QoS features focus on reserving needed bandwidth and forwarding traffic to support different service level needs. All products we looked at support the IEEE 802.1p and 802.1Q standards for describing priority and VLAN membership.
But the results are mixed when it comes to support for Resource Reservation Protocol, the common mechanism for reserving specified bandwidth for a specific flow. Reservations are necessary to ensure that adequate bandwidth is available when a connection is created.
Another area to examine is support for policies, which are rules that control switch behavior. Network administrators use policies to allocate bandwidth, assign priority to an application flow and control network access. The focus is on bandwidth management policies needed for meeting service-level agreements.
One significant factor to look at is the means for distributing policies to the switches. Policies must be distributed to groups of switches because configuring one switch at a time is labor-intensive and introduces the potential for making entry errors. Large numbers of switches can be changed very quickly when new policies are required, so check to see whether the stackables support Directory Enabled Networks and Lightweight Directory Access Protocol. Also ask the vendor whether it plans to incorporate Common Open Policy Services, a richer protocol that's expected to follow.
Customers use VLANs to manage traffic across a set of switches, or stack units.
All vendors support VLANs defined with 802.1Q tags. Most support other VLANs based upon switch ports, media access control address, Layer 3 protocols or policies.
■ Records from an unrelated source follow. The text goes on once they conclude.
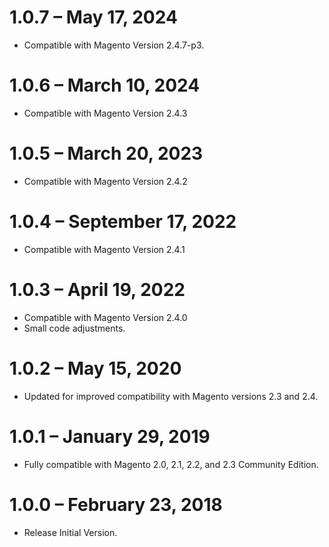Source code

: 1.0.7 – May 17, 2024
=============
* Compatible with Magento Version 2.4.7-p3.

1.0.6 – March 10, 2024
=============
* Compatible with Magento Version 2.4.3

1.0.5 – March 20, 2023
=============
* Compatible with Magento Version 2.4.2

1.0.4 – September 17, 2022
=============
* Compatible with Magento Version 2.4.1

1.0.3 – April 19, 2022
=============
* Compatible with Magento Version 2.4.0
* Small code adjustments.

1.0.2 – May 15, 2020
=============
* Updated for improved compatibility with Magento versions 2.3 and 2.4.

1.0.1 – January 29, 2019
=============
* Fully compatible with Magento 2.0, 2.1, 2.2, and 2.3 Community Edition. 

1.0.0 – February 23, 2018
=============
* Release Initial Version.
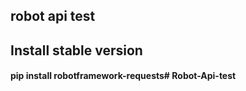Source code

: ## robot api test
## Install stable version
#### pip install robotframework-requests# Robot-Api-test
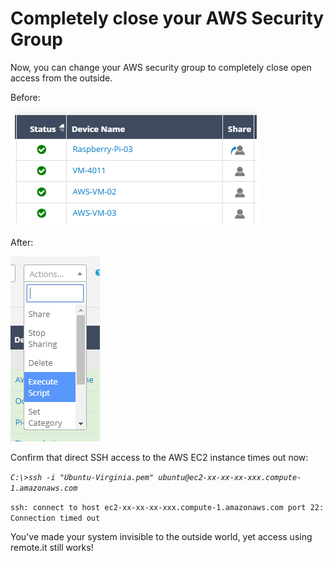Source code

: # Completely close your AWS Security Group

Now, you can change your AWS security group to completely close open access from the outside.

Before:

![](../../.gitbook/assets/image%20%28505%29.png)

After:

![](../../.gitbook/assets/image%20%28184%29.png)

Confirm that direct SSH access to the AWS EC2 instance times out now:

_`C:\>ssh -i "Ubuntu-Virginia.pem" ubuntu@ec2-xx-xx-xx-xxx.compute-1.amazonaws.com`_ 

`ssh: connect to host ec2-xx-xx-xx-xxx.compute-1.amazonaws.com port 22: Connection timed out`

You've made your system invisible to the outside world, yet access using remote.it still works!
When it comes to general operations, be sure to look at features that simplify configuration through automatic discovery or through a directory-centered approach. For example, Lucent offers a feature that automatically builds routing information from a discovered router. Lucent also is the first company to offer switch monitoring to supervise multiple stacks.Price per port is one factor to consider, but it's also important to evaluate scalability and manageability before you buy a stackable switch.